LYH-YF/MWPToolkit

unable to run GTS on a custom dataset

indranilByjus opened this issue · 4 comments

The module seems to run fine with the provided datasets.
But it throws error on when I've included a custom dataset.

Errortrace:

MWPToolkit/mwptoolkit/model/Seq2Tree/gts.py line 220, in train_tree
current_num = current_nums_embeddings[idx, i - num_start].unsqueeze(0)
IndexError: index 124 is out of bounds for dimension 1 with size 118

I'm not sure the specific reason. But you could check the value of these variables below.

dataset.copy_nums
dataset.num_start
dataset.generate_list
dataset.out_idx2symbol

they are all about the decoder's vocabulary of GTS, or other models. Please check if they are currect.

Second, you may pay attention to the inputs(batch_data) of the model.
At the line where throws the error , current_nums_embeddings means all number embedding at current decoding step (generate number + copy number). The size of it should be [batch_size, 118, hidden_size] , 118 is the sum of generate size (static in different batches) and copy size (dynamic in different batches, it's up to max(batch_data["num size"])). You could check if batch_data["num size"] is currect.
Another point is batch_data[num stack], in GTS, if a number appears twice or more in question sentence (one number has two position). So it has two optional symbols to generate. Which symbol to choose is decided while decoding. So target token is replaced by UNK_token, when decoding, choose the symbol which has maximal score as target symbol. batch_data["num stack"] means candidate symbols for UNK_token.If UNK_token is not replaced by candidate symbols currectly, it may cause the index out of bounds. So please check if batch_data["num stack"] is currect.

Code for building number stack
MWPToolkit/mwptoolkit/data/dataset/abstactdataset.py line 192

    def _build_num_stack(self, equation, num_list):
        num_stack = []
        for word in equation:
            temp_num = []
            flag_not = True
            if word not in self.dataset.out_idx2symbol:
                flag_not = False
                if "NUM" in word:
                    temp_num.append(int(word[4:]))
                for i, j in enumerate(num_list):
                    if j == word:
                        temp_num.append(i)
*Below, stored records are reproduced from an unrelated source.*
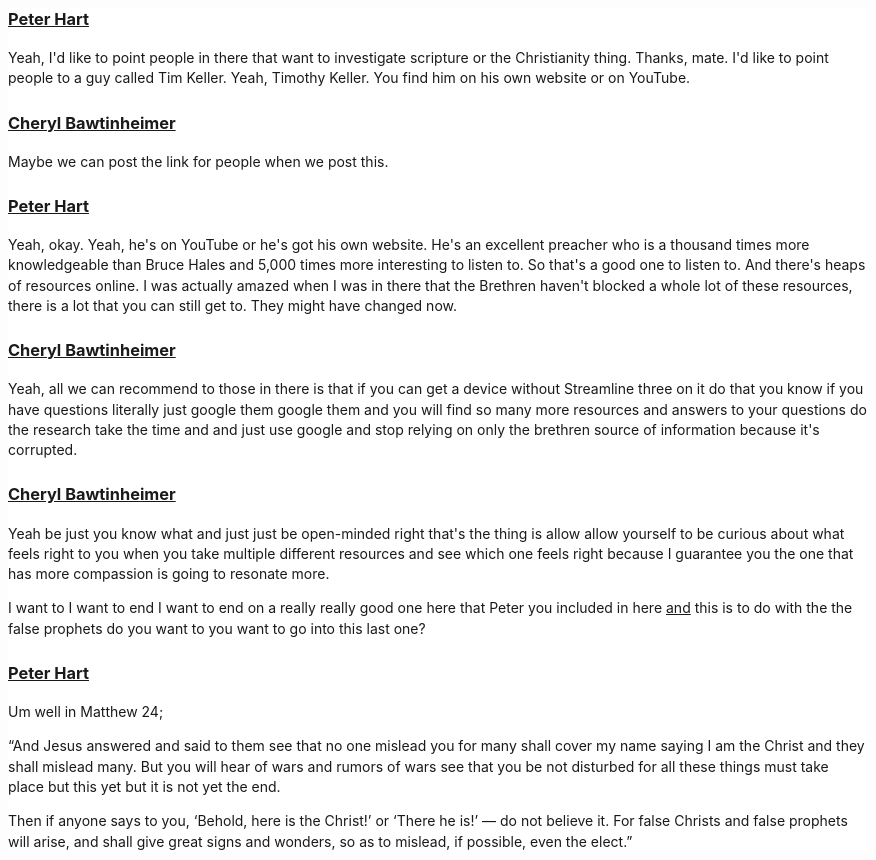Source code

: ### [**Peter Hart**](https://www.youtube.com/watch?v=SCuQ26mIN1o&t=4715s)

Yeah, I'd like to point people in there that want to investigate scripture or the Christianity thing. Thanks, mate. I'd like to point people to a guy called Tim Keller. Yeah, Timothy Keller. You find him on his own website or on YouTube.

### [**Cheryl Bawtinheimer**](https://www.youtube.com/watch?v=SCuQ26mIN1o&t=4739s)

Maybe we can post the link for people when we post this.

### [**Peter Hart**](https://www.youtube.com/watch?v=SCuQ26mIN1o&t=4742s)

Yeah, okay. Yeah, he's on YouTube or he's got his own website. He's an excellent preacher who is a thousand times more knowledgeable than Bruce Hales and 5,000 times more interesting to listen to. So that's a good one to listen to. And there's heaps of resources online. I was actually amazed when I was in there that the Brethren haven't blocked a whole lot of these resources, there is a lot that you can still get to. They might have changed now.

### [**Cheryl Bawtinheimer**](https://www.youtube.com/watch?v=SCuQ26mIN1o&t=4774s)

Yeah, all we can recommend to those in there is that if you can get a device without Streamline three on it do that you know if you have questions literally just google them google them and you will find so many more resources and answers to your questions do the research take the time and and just use google and stop relying on only the brethren source of information because it's corrupted.

### [**Cheryl Bawtinheimer**](https://www.youtube.com/watch?v=SCuQ26mIN1o&t=4802s)

Yeah be just you know what and just just be open-minded right that's the thing is allow allow yourself to be curious about what feels right to you when you take multiple different resources and see which one feels right because I guarantee you the one that has more compassion is going to resonate more.

 I want to I want to end I want to end on a really really good one here that Peter you included in here [and](https://www.youtube.com/watch?v=SCuQ26mIN1o&t=4832s) this is to do with the the false prophets do you want to you want to go into this last one?

### [**Peter Hart**](https://www.youtube.com/watch?v=SCuQ26mIN1o&t=4837s)

Um well in Matthew 24;

“And Jesus answered and said to them see that no one mislead you for many shall cover my name saying I am the Christ and they shall mislead many. But you will hear of wars and rumors of wars see that you be not disturbed for all these things must take place but this yet but it is not yet the end.

Then if anyone says to you, ‘Behold, here is the Christ\!’ or ‘There he is\!’ — do not believe it. For false Christs and false prophets will arise, and shall give great signs and wonders, so as to mislead, if possible, even the elect.”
            if not flag_not and len(temp_num) != 0:
                num_stack.append(temp_num)
            if not flag_not and len(temp_num) == 0:
                num_stack.append([_ for _ in range(len(num_list))])
        num_stack.reverse()
        return num_stack

Code for choosing the target symbol according to maximal score
MWPToolkit/mwptoolkit/model/Seq2Tree/gts.py line 357

    def generate_tree_input(self, target, decoder_output, nums_stack_batch, num_start, unk):
        # when the decoder input is copied num but the num has two pos, chose the max
        target_input = copy.deepcopy(target)
        for i in range(len(target)):
            if target[i] == unk:
                num_stack = nums_stack_batch[i].pop()
                max_score = -float("1e12")
                for num in num_stack:
                    if decoder_output[i, num_start + num] > max_score:
                        target[i] = num + num_start
                        max_score = decoder_output[i, num_start + num]
            if target_input[i] >= num_start:
                target_input[i] = 0
        return torch.LongTensor(target), torch.LongTensor(target_input)

So I looked into the variables,
apparently the values are:
image

there are a few target tokens, who exceed beyond the specified num
I'd previously patched them:
target_t = torch.LongTensor([t if t<118 else 117 for t in target_t])

But its definitely screwing something during training.

I encountered a similar problem.
I think one possible reason is that: the text of equation/question has a different format. Eg. you are using "x=1+2" as the equation but the data loader is expecting "1+2".